═══ DATA RECORDS ═══

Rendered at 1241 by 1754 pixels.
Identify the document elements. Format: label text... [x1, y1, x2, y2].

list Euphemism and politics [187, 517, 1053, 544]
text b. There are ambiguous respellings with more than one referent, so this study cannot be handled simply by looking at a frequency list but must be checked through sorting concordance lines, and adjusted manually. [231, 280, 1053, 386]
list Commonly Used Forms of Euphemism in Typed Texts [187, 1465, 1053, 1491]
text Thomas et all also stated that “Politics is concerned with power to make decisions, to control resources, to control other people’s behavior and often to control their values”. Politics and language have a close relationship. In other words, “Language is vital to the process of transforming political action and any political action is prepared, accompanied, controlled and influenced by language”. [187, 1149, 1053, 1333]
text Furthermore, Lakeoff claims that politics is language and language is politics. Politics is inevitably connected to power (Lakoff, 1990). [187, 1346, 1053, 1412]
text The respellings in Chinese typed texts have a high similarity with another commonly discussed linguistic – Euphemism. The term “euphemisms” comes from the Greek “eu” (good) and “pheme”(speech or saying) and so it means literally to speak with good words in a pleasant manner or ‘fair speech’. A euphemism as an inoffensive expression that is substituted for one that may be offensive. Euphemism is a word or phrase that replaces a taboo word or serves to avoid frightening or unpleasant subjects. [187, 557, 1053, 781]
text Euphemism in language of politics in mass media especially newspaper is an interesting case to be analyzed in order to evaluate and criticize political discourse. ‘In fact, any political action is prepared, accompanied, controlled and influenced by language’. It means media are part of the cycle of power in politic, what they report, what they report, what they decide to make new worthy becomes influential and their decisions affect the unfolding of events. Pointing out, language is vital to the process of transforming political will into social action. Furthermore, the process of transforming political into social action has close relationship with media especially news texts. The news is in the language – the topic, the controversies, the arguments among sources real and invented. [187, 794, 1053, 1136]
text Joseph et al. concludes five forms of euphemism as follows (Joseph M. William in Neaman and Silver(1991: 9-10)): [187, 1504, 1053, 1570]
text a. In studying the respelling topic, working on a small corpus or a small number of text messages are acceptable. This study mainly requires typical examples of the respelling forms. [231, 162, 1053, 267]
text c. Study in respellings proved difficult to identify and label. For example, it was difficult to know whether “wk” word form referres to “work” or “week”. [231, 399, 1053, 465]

═══

All the records are to be transcribed exactly, with no line missing.

*EXERCISE ANSWER*.
Rendered at 1241 by 1754 pixels.
Identify the document elements. Format: label text... [x1, y1, x2, y2].

list Euphemism and politics [187, 517, 1053, 544]
text b. There are ambiguous respellings with more than one referent, so this study cannot be handled simply by looking at a frequency list but must be checked through sorting concordance lines, and adjusted manually. [231, 280, 1053, 386]
list Commonly Used Forms of Euphemism in Typed Texts [187, 1465, 1053, 1491]
text Thomas et all also stated that “Politics is concerned with power to make decisions, to control resources, to control other people’s behavior and often to control their values”. Politics and language have a close relationship. In other words, “Language is vital to the process of transforming political action and any political action is prepared, accompanied, controlled and influenced by language”. [187, 1149, 1053, 1333]
text Furthermore, Lakeoff claims that politics is language and language is politics. Politics is inevitably connected to power (Lakoff, 1990). [187, 1346, 1053, 1412]
text The respellings in Chinese typed texts have a high similarity with another commonly discussed linguistic – Euphemism. The term “euphemisms” comes from the Greek “eu” (good) and “pheme”(speech or saying) and so it means literally to speak with good words in a pleasant manner or ‘fair speech’. A euphemism as an inoffensive expression that is substituted for one that may be offensive. Euphemism is a word or phrase that replaces a taboo word or serves to avoid frightening or unpleasant subjects. [187, 557, 1053, 781]
text Euphemism in language of politics in mass media especially newspaper is an interesting case to be analyzed in order to evaluate and criticize political discourse. ‘In fact, any political action is prepared, accompanied, controlled and influenced by language’. It means media are part of the cycle of power in politic, what they report, what they report, what they decide to make new worthy becomes influential and their decisions affect the unfolding of events. Pointing out, language is vital to the process of transforming political will into social action. Furthermore, the process of transforming political into social action has close relationship with media especially news texts. The news is in the language – the topic, the controversies, the arguments among sources real and invented. [187, 794, 1053, 1136]
text Joseph et al. concludes five forms of euphemism as follows (Joseph M. William in Neaman and Silver(1991: 9-10)): [187, 1504, 1053, 1570]
text a. In studying the respelling topic, working on a small corpus or a small number of text messages are acceptable. This study mainly requires typical examples of the respelling forms. [231, 162, 1053, 267]
text c. Study in respellings proved difficult to identify and label. For example, it was difficult to know whether “wk” word form referres to “work” or “week”. [231, 399, 1053, 465]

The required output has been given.